Task prompt
The answer must be a single number: the count of lines below that contain the string "Cookie".

Data for review below:

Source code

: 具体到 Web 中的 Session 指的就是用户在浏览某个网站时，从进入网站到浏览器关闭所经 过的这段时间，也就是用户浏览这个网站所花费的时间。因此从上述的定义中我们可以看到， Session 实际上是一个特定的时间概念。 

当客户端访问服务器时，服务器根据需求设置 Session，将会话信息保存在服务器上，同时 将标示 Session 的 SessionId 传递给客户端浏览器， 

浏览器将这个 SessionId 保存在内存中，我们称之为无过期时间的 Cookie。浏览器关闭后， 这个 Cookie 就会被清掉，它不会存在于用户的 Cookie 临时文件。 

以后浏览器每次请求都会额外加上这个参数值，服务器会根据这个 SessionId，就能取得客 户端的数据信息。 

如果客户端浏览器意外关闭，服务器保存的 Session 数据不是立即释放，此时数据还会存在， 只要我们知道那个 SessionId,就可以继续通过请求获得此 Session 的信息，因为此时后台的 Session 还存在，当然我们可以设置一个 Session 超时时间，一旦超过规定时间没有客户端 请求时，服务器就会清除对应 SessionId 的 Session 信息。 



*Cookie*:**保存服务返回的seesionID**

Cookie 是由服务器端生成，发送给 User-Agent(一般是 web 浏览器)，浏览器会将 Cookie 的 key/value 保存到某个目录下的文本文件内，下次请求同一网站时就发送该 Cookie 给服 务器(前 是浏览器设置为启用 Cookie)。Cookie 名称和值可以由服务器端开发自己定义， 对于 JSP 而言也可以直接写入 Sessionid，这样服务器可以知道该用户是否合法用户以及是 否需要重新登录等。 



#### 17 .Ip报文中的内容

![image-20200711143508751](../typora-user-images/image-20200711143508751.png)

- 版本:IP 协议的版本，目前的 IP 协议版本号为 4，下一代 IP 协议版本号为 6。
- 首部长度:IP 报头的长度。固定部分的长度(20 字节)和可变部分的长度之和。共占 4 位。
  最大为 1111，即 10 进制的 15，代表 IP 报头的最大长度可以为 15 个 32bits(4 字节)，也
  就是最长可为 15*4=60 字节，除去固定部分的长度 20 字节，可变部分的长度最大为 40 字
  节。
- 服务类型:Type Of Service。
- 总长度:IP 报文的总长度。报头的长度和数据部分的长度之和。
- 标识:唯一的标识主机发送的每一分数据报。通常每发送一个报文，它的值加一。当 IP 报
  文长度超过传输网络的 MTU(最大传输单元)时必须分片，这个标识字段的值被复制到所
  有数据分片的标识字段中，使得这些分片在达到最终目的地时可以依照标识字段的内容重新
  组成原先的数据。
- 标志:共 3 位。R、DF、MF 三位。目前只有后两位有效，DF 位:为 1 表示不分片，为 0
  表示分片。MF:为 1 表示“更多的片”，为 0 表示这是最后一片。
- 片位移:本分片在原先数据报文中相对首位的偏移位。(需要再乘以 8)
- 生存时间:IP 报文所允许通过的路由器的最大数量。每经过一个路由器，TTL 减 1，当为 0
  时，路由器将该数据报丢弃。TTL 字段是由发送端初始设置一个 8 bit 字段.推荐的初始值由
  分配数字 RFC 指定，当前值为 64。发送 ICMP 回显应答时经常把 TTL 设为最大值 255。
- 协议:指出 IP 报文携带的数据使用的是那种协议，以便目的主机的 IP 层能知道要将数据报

End of Data for review.

Solution below
3